Автор книги: Лиза Джонс
Жанр: Зарубежные любовные романы, Любовные романы
Возрастные ограничения: +16
сообщить о неприемлемом содержимом
Текущая страница: 8 (всего у книги 16 страниц)
Он снимает мою руку, сжатую в кулак, со своей груди, раскрывает ладонь и переплетает наши пальцы.
– Я дам тебе поговорить со Стивеном, чтобы ты немного успокоилась. Он прекрасно знает свою работу, и ты поймешь это, когда побеседуешь с ним.
Я поднимаю наши сплетенные руки и прижимаю его руку к своей щеке.
– Я просто хочу, чтобы это все поскорее закончилось.
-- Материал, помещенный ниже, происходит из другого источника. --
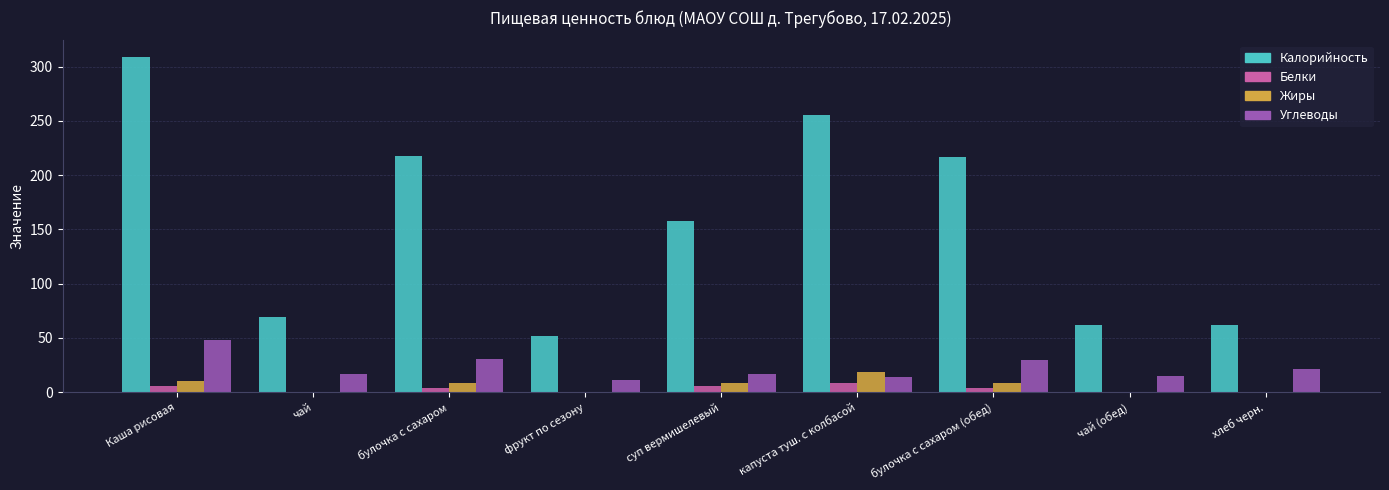

Does the chart contain stacked bars?

No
– Знаю, и мне больно видеть, как ты изводишь себя. Все скоро пройдет.
– Надеюсь. – Меня осеняет одна мысль. – А мы можем позвонить Марку? Может, он слышал что-нибудь о полицейском расследовании?
Ресницы Криса опускаются, и он со вздохом откидывается на спинку стула.
– Э, да. Марк. Там совсем другая история. Я разговаривал с ним.
Меня настораживает его мрачный тон.
– Когда? Что он сказал?
– Сегодня. Он в Нью-Йорке. Его мать в больнице, он там с ней.
Я испуганно охаю.
– О Боже. Что с ней? Скажи, что ничего серьезного.
– Рак груди.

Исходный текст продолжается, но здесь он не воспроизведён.